■ Problem A ■
Print the stretch of the BACON project page below, starting at the words "Figure 1: Comparison" and stopping after "and prior probabilities.".
■ Problem B ■
Write what comes next on the BACON dataset distillation page below, picking up after its final sentence.

■ Excerpt provided ■
====

Zheng Zhou1 Hongbo Zhao1 Guangliang Cheng2 Xiangtai Li3 Shuchang Lyu*1 Wenquan Feng1 Qi Zhao1
1Beihang University, 2University of Liverpool, 3Nanyang Technological University

* Corresponding Author

[Paper] [GitHub] [Distilled Dataset]

Abstract

Figure 1: Comparison of BACON and existing DD methods: (a) Traditional methods align gradients and distributions on original and synthetic datasets. (b) BACON transforms DD into a Bayesian optimization task, generating synthetic images using likelihood and prior probabilities.

Abstract: Dataset Distillation (DD) aims to distill knowledge from extensive datasets into more compact ones while preserving performance on the test set, thereby reducing storage costs and training expenses. However, existing methods often suffer from computational intensity, particularly exhibiting suboptimal performance with large dataset sizes due to the lack of a robust theoretical framework for analyzing the DD problem. To address these challenges, we propose the BAyesian optimal CONdensation framework (BACON), which is the first work to introduce the Bayesian theoretical framework to the literature of DD. This framework provides theoretical support for enhancing the performance of DD. Furthermore, BACON formulates the DD problem as the minimization of the expected risk function in joint probability distributions using the Bayesian framework. Additionally, by analyzing the expected risk function for optimal condensation, we derive a numerically feasible lower bound based on specific assumptions, providing an approximate solution for BACON. We validate BACON across several datasets, demonstrating its superior performance compared to existing state-of-the-art methods. For instance, under the IPC-10 setting, BACON achieves a 3.46% accuracy gain over the IDM method on the CIFAR-10 dataset and a 3.10% gain on the TinyImageNet dataset. Our extensive experiments confirm the effectiveness of BACON and its seamless integration with existing methods, thereby enhancing their performance for the DD task. Code and distilled datasets are available at BACON.

====

■ Dataset content ■
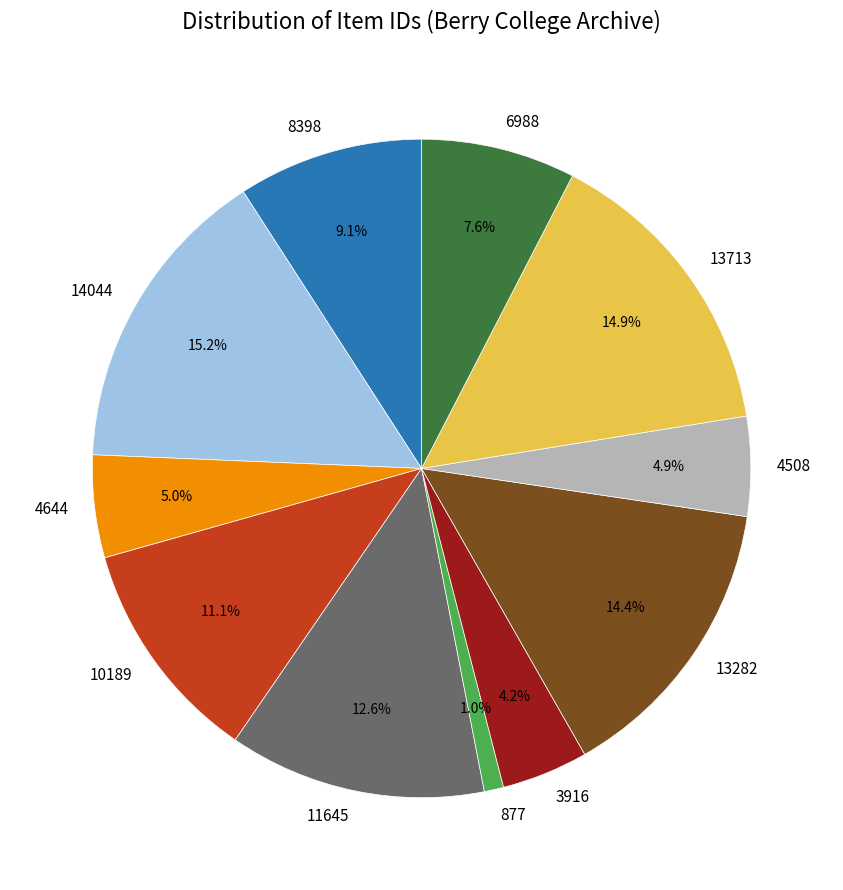

What is the smallest slice in the pie chart?

877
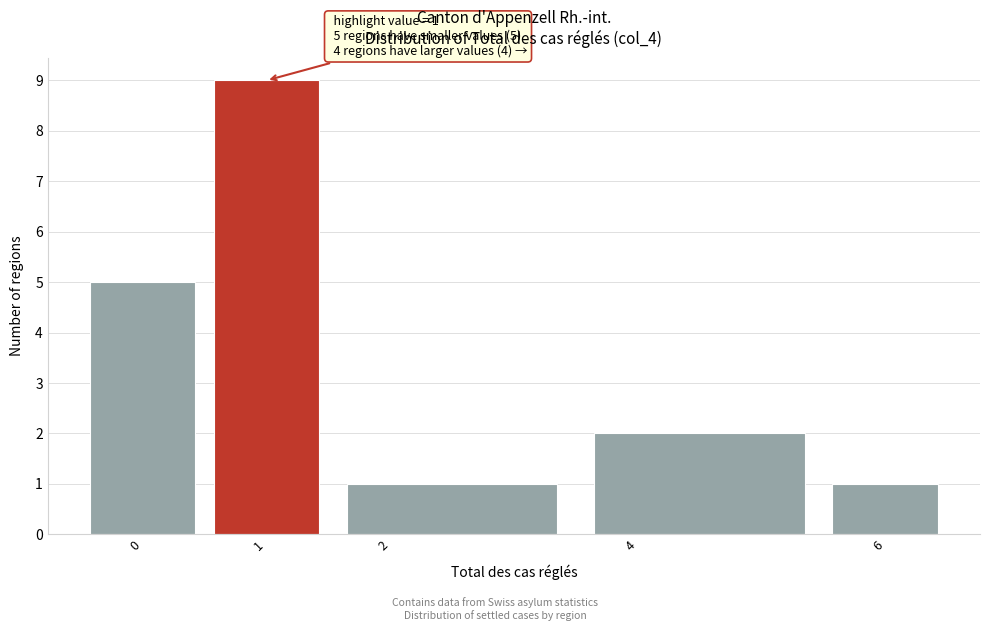

Which range on the x-axis has the tallest bar?

0.5 to 1.5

====

■ Answer A ■
Figure 1: Comparison of BACON and existing DD methods: (a) Traditional methods align gradients and distributions on original and synthetic datasets. (b) BACON transforms DD into a Bayesian optimization task, generating synthetic images using likelihood and prior probabilities.

■ Answer B ■
Motivation

Dataset Distillation (DD) aims to reduce dataset size while maintaining test set performance, but existing methods struggle with large datasets and lack a solid theoretical foundation. Current approaches are computationally intensive and often perform poorly on complex tasks, particularly with large-scale datasets.

To address these challenges, we introduce the Bayesian Optimal Condensation Framework (BACON). This is the first Bayesian approach to DD, providing a clear theoretical foundation and a numerically feasible solution. BACON formulates DD as a minimization problem within Bayesian joint distributions, significantly improving performance, especially on large datasets like CIFAR-10 and TinyImageNet.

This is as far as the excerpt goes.